-- DATA IN THIS EXERCISE follows --

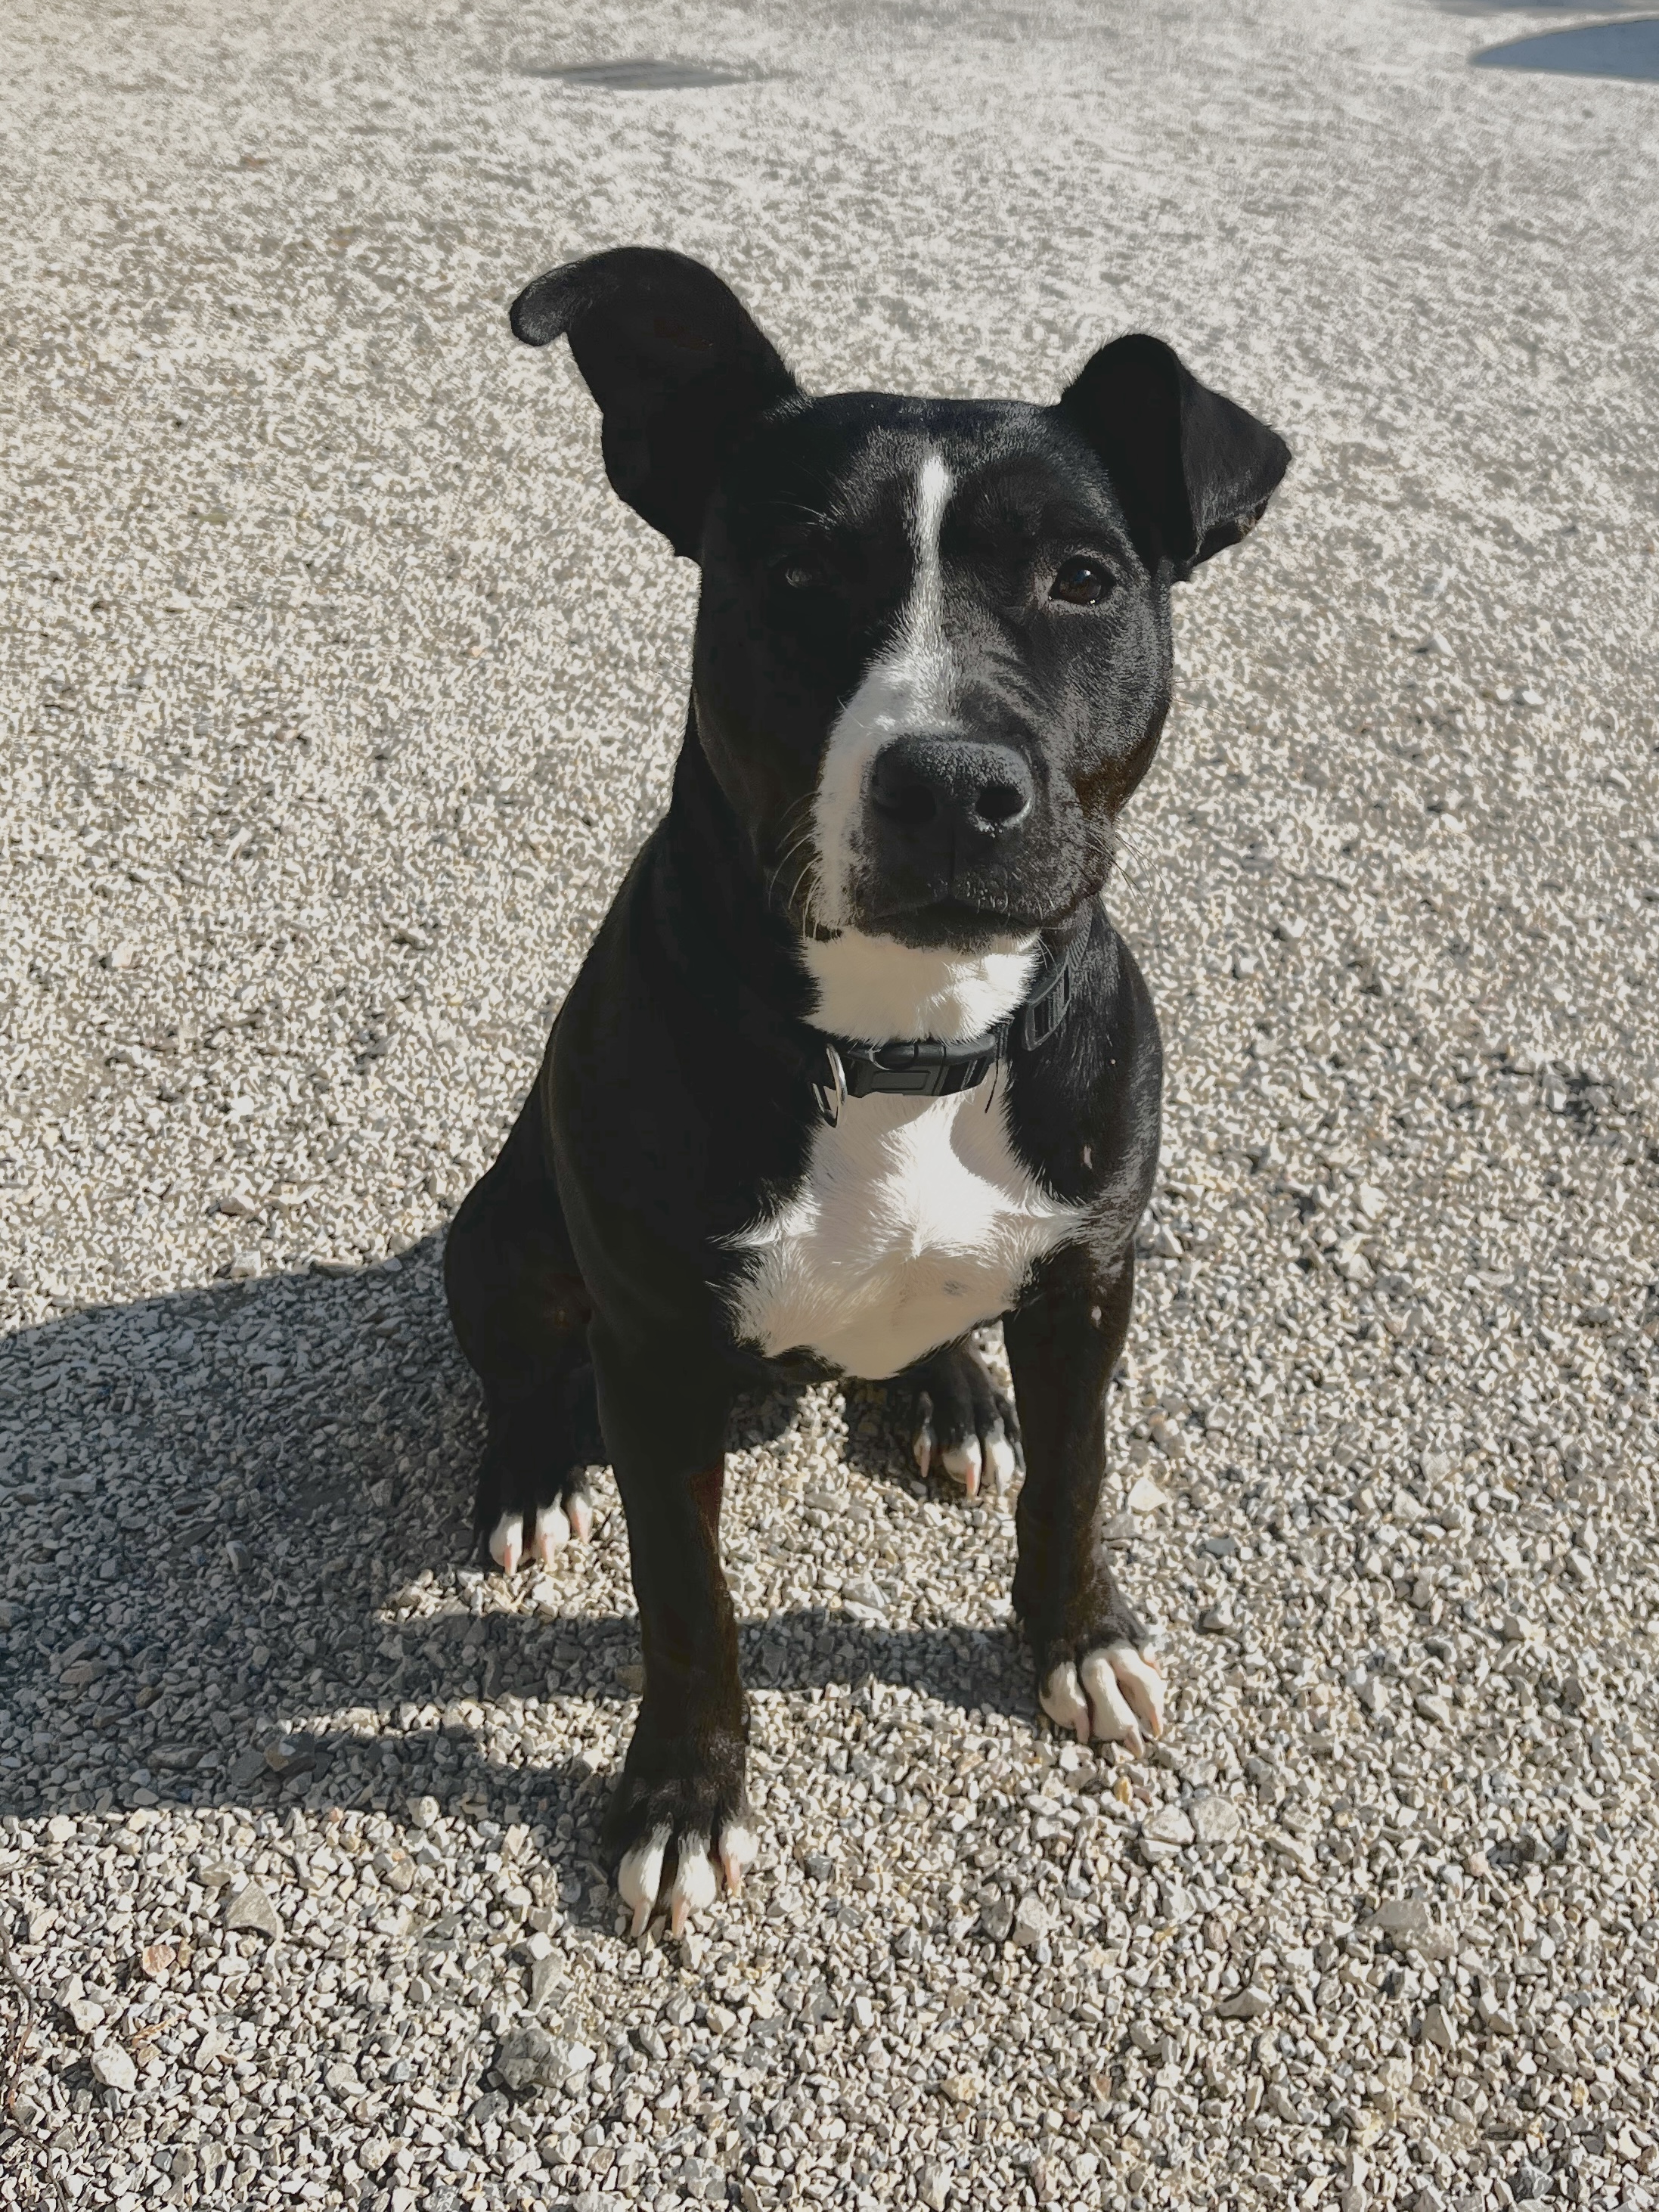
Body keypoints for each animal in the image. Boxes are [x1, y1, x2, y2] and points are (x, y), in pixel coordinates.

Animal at [444, 247, 1289, 1937]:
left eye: (1082, 579)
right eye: (795, 576)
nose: (950, 784)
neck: (906, 1042)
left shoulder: (1088, 1281)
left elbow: (1072, 1484)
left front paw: (1075, 1638)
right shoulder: (653, 1349)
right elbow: (686, 1601)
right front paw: (680, 1797)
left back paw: (947, 1392)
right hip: (502, 1236)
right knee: (520, 1365)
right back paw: (532, 1475)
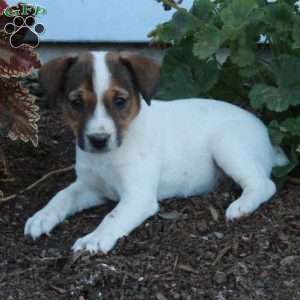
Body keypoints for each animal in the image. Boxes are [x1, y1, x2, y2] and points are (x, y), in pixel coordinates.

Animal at [25, 51, 288, 253]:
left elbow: (111, 216)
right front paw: (42, 216)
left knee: (264, 184)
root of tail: (265, 134)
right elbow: (61, 196)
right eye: (76, 103)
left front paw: (94, 238)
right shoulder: (90, 187)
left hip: (227, 145)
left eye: (120, 101)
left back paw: (241, 206)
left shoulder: (138, 197)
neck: (109, 157)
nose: (98, 140)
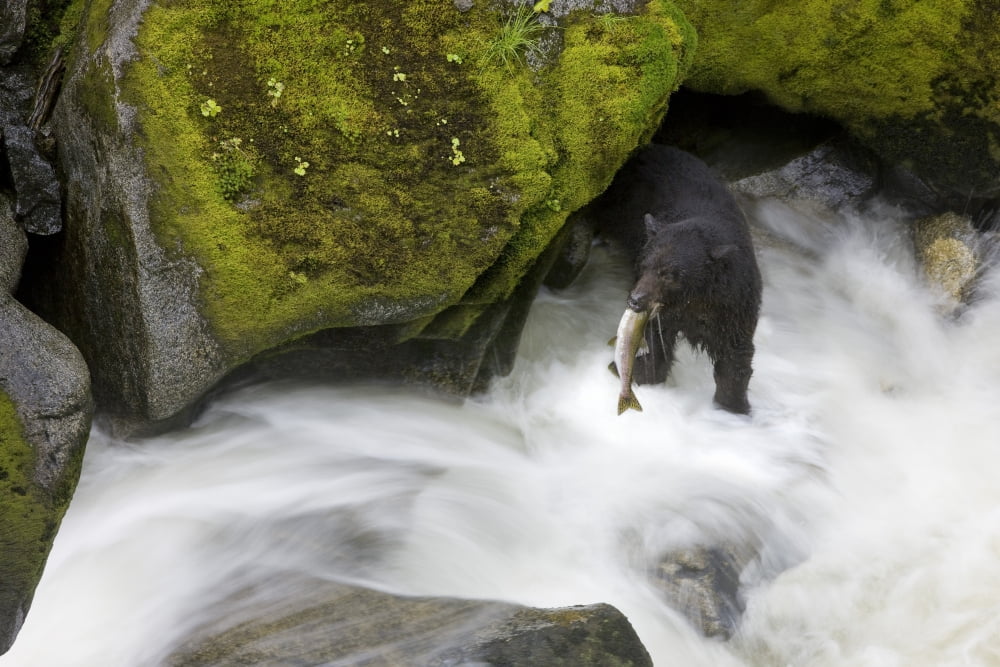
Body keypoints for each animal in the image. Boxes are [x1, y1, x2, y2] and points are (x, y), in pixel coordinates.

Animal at [592, 143, 762, 415]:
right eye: (644, 265)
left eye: (670, 274)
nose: (635, 300)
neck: (695, 299)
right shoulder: (665, 312)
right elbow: (656, 337)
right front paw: (643, 372)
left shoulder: (735, 305)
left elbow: (735, 355)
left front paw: (734, 406)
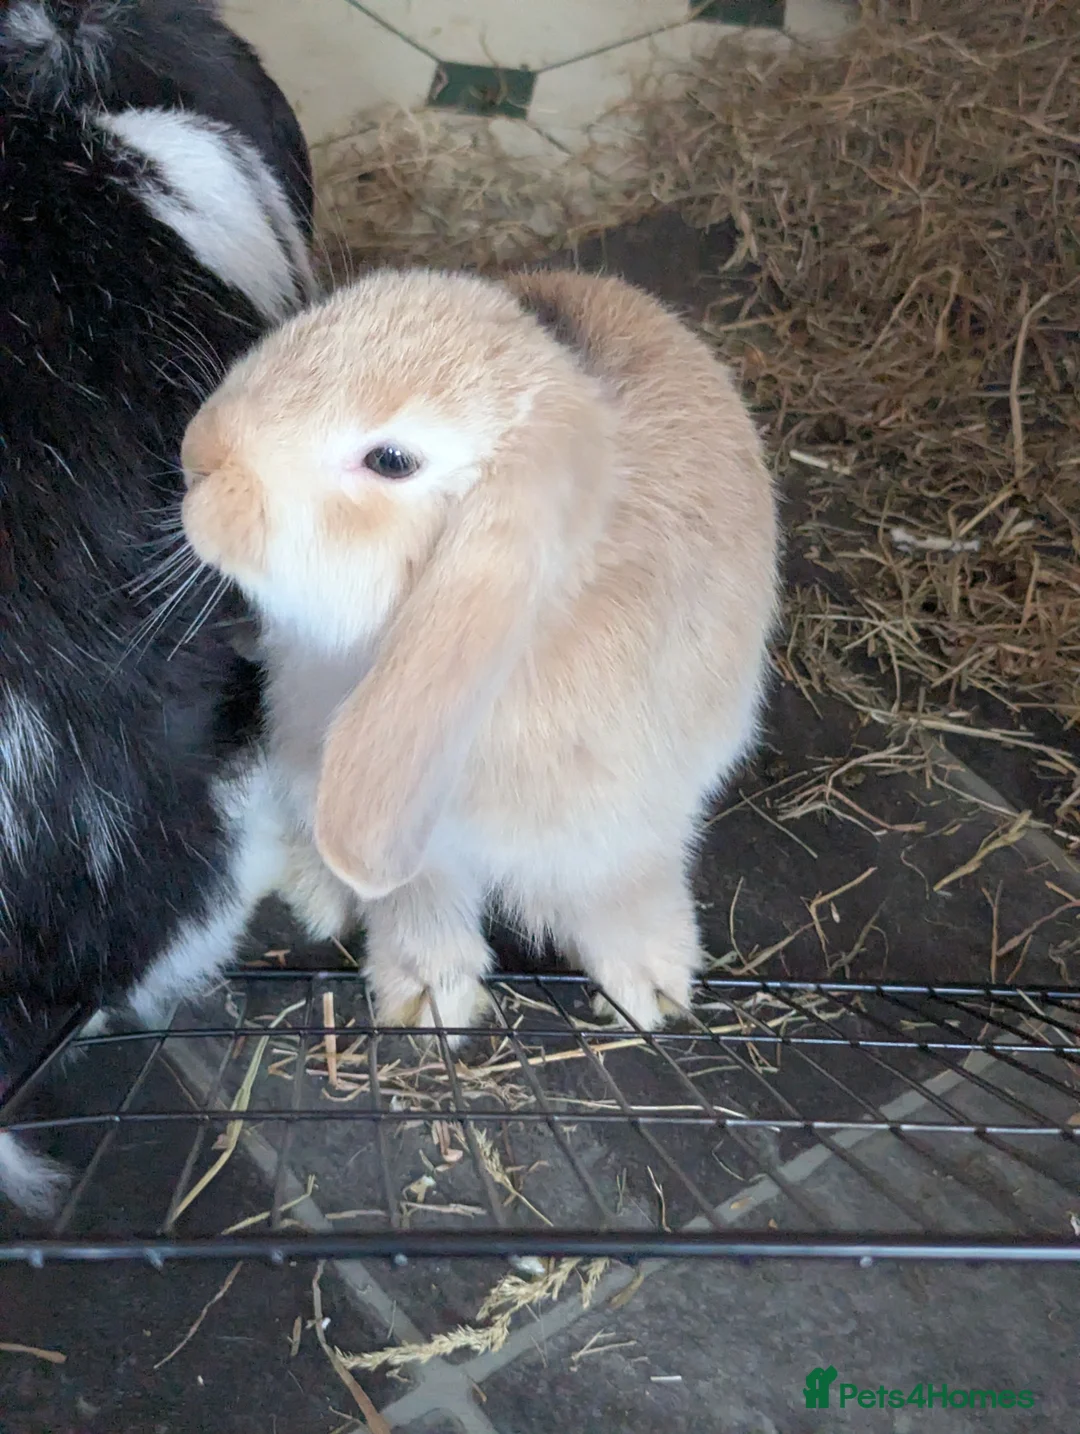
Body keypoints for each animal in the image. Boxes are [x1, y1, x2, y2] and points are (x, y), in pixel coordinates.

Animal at [180, 267, 780, 1040]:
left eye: (391, 461)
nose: (196, 453)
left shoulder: (630, 827)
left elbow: (623, 892)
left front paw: (650, 988)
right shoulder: (418, 844)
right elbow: (419, 903)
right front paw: (428, 997)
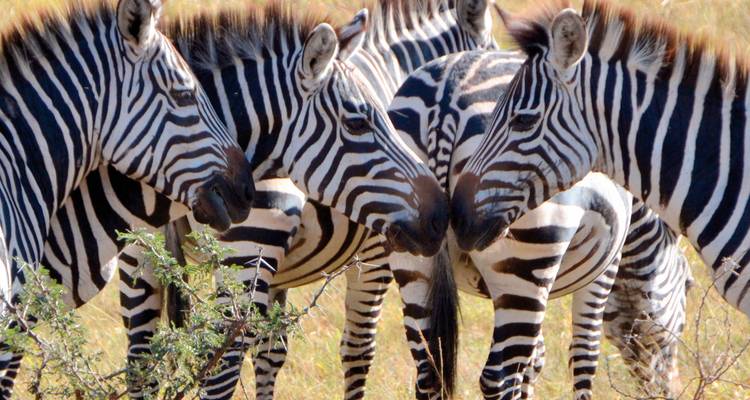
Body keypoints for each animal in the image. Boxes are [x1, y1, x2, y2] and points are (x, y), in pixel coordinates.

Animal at [389, 49, 692, 399]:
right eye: (689, 285)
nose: (671, 390)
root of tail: (447, 95)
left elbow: (535, 359)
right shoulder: (604, 268)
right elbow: (584, 354)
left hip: (413, 251)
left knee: (429, 372)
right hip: (527, 245)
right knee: (497, 377)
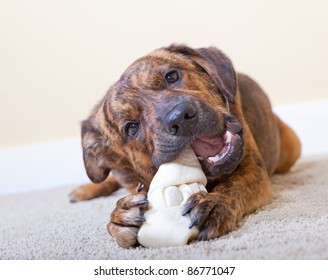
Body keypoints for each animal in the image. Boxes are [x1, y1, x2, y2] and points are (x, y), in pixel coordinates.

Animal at [70, 44, 302, 248]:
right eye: (131, 128)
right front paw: (119, 219)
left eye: (172, 76)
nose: (179, 118)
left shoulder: (252, 169)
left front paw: (215, 202)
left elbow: (234, 186)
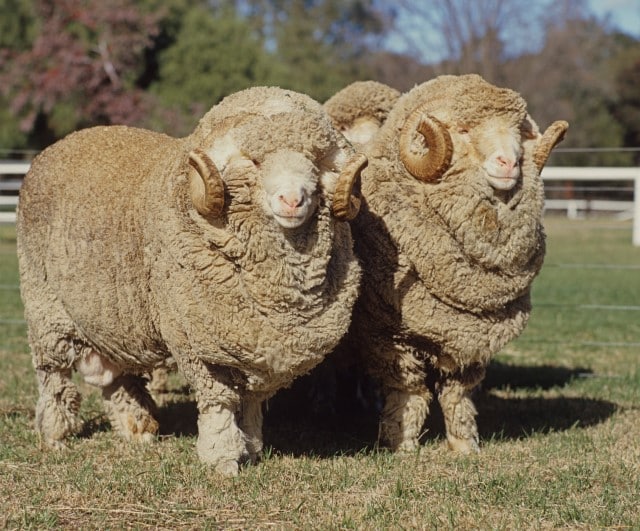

-- DATA IN THIS EXERCISE concluded --

▶ WORK ORDER:
Images are not part of the copy. Everything else in the records must be reproduced exactly.

▶ RESULT:
Body keypoints for each animal in the image. Boxes are [x1, y1, x2, y2] and points are (x, y), in pixel coordinates.

Animal at [444, 247, 1289, 1937]:
left eye: (1082, 579)
right eye: (795, 576)
nose: (950, 784)
neck: (906, 1042)
left shoulder: (1088, 1281)
left elbow: (1072, 1484)
left front paw: (1075, 1638)
right shoulder: (653, 1349)
right elbow: (686, 1601)
right front paw: (680, 1797)
left back paw: (947, 1392)
right hip: (502, 1236)
right knee: (520, 1365)
right back paw: (532, 1475)
Body keypoints for each animal in the image. Boxes are [x1, y1, x2, y2] and points are (x, y), in pixel coordinates.

Animal at [25, 51, 288, 253]:
left elbow: (111, 216)
right front paw: (42, 216)
left knee: (264, 184)
root of tail: (265, 134)
right elbow: (61, 196)
right eye: (76, 103)
left front paw: (94, 238)
right shoulder: (90, 187)
left hip: (227, 145)
left eye: (120, 101)
left back paw: (241, 206)
left shoulder: (138, 197)
neck: (109, 157)
nose: (98, 140)
Body keypoints for each animal in the image. Boxes are [x1, y1, x2, y2] and points are (x, y), in pixel coordinates.

Animal at [592, 143, 762, 415]:
right eye: (644, 265)
left eye: (670, 274)
nose: (635, 300)
neck: (695, 299)
right shoulder: (665, 312)
right elbow: (656, 337)
right front paw: (643, 372)
left shoulder: (735, 305)
left elbow: (735, 355)
left front paw: (734, 406)
Body keypoints for each animal in the image. Boxes are [x1, y1, x2, y2] and points are (x, y), in pixel coordinates.

Animal at [180, 267, 780, 1040]:
left eye: (391, 461)
nose: (196, 453)
left shoulder: (630, 827)
left elbow: (623, 892)
left front paw: (650, 988)
right shoulder: (418, 844)
right elbow: (419, 903)
right front paw: (428, 997)
Body keypoints for each animal in the image. Boxes are [x1, y1, x2, y2] and points are (x, y), in pixel coordinates.

Animal at [389, 49, 692, 399]:
right eye: (689, 285)
nose: (671, 390)
root of tail: (447, 95)
left elbow: (535, 359)
right shoulder: (604, 268)
right elbow: (584, 354)
left hip: (413, 251)
left knee: (429, 372)
right hip: (527, 245)
right knee: (497, 377)
Body keypoints for each animal in the image. Boxes are [x1, y1, x2, y2] and points are (x, y), in pixel coordinates.

Animal at [70, 44, 302, 248]:
right eye: (131, 128)
right front paw: (119, 219)
left eye: (172, 76)
nose: (179, 118)
left shoulder: (252, 169)
left front paw: (215, 202)
left elbow: (234, 186)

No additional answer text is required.